2. Map the data flow: how does a {e.g., user request} move through
   these files from entry point to response?

3. Identify:
   - Key functions/classes and their responsibilities
   - External dependencies this module relies on
   - Any error handling patterns in use
   - Tests that cover this area

4. List anything that looks fragile or would break if modified
   without care.

Do NOT suggest changes yet. I want to understand the current state
before deciding what to modify.

Tips: - The explicit "do NOT suggest changes yet" is important. Without it, the AI will jump to solutions before you have an accurate mental model. - This prompt is a prerequisite for Pattern 4 (Architecture Ownership). You cannot own architectural decisions if you do not understand the current architecture. - Use this before any refactoring session. Understanding precedes improvement.


Prompt 4: Dependency and API Context

When to use: When your task involves integrating with external APIs or libraries that the AI may have outdated knowledge about.

Pattern: Context First + Concrete Examples

I'm integrating with {API/LIBRARY NAME} version {VERSION}.

Here is the relevant documentation:
---
{Paste the specific API docs section, or key type signatures}
---

Here is an existing working example from our codebase:
---
{Paste a working integration example from your project}
---

The new requirement: {What you need to build}

Use the documentation and existing example as your reference.
Do NOT use patterns from older versions of this API. If you are
unsure about any API method, say so rather than guessing.

Tips: - Pasting actual documentation beats telling the AI to "check the docs." The AI's training data may be months old, and APIs change. - A working example from your own codebase is the strongest possible context. It shows both the API usage and your project's conventions simultaneously. - The "say so rather than guessing" instruction reduces hallucinated API calls -- one of the most common AI coding failures (440,445 hallucinated dependencies found in 2.23M code references analyzed).

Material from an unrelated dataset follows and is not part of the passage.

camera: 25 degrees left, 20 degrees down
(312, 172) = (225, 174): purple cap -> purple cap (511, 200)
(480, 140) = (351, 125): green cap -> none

Prompt 5: Multi-File Change Context

When to use: When a change spans multiple files and the AI needs to understand how they connect.

Pattern: Context First + Checkpoint Commits

I need to make a change that will touch multiple files. Before
starting, let me map out the change.

The goal: {What the change accomplishes}

Files that will need changes:
1. {path/to/file1} -- {what changes and why}
2. {path/to/file2} -- {what changes and why}
3. {path/to/file3} -- {what changes and why}

Dependencies between changes:
- {file1} must be updated before {file2} because {reason}
- {file3} can be updated independently

Tests that will verify correctness:
- {path/to/test1} -- {what it validates}
- {path/to/test2} -- {what it validates}

Let's work through these one file at a time. Start with {file1}.
After each file, I'll verify the change before moving to the next.

Tips: - Mapping multi-file changes upfront prevents the AI from losing track of the big picture when focused on individual files. - The "one file at a time" instruction enforces Pattern 7 (Checkpoint Commits). Commit after each file succeeds. - Specifying the dependency order prevents breaking changes from being applied in the wrong sequence.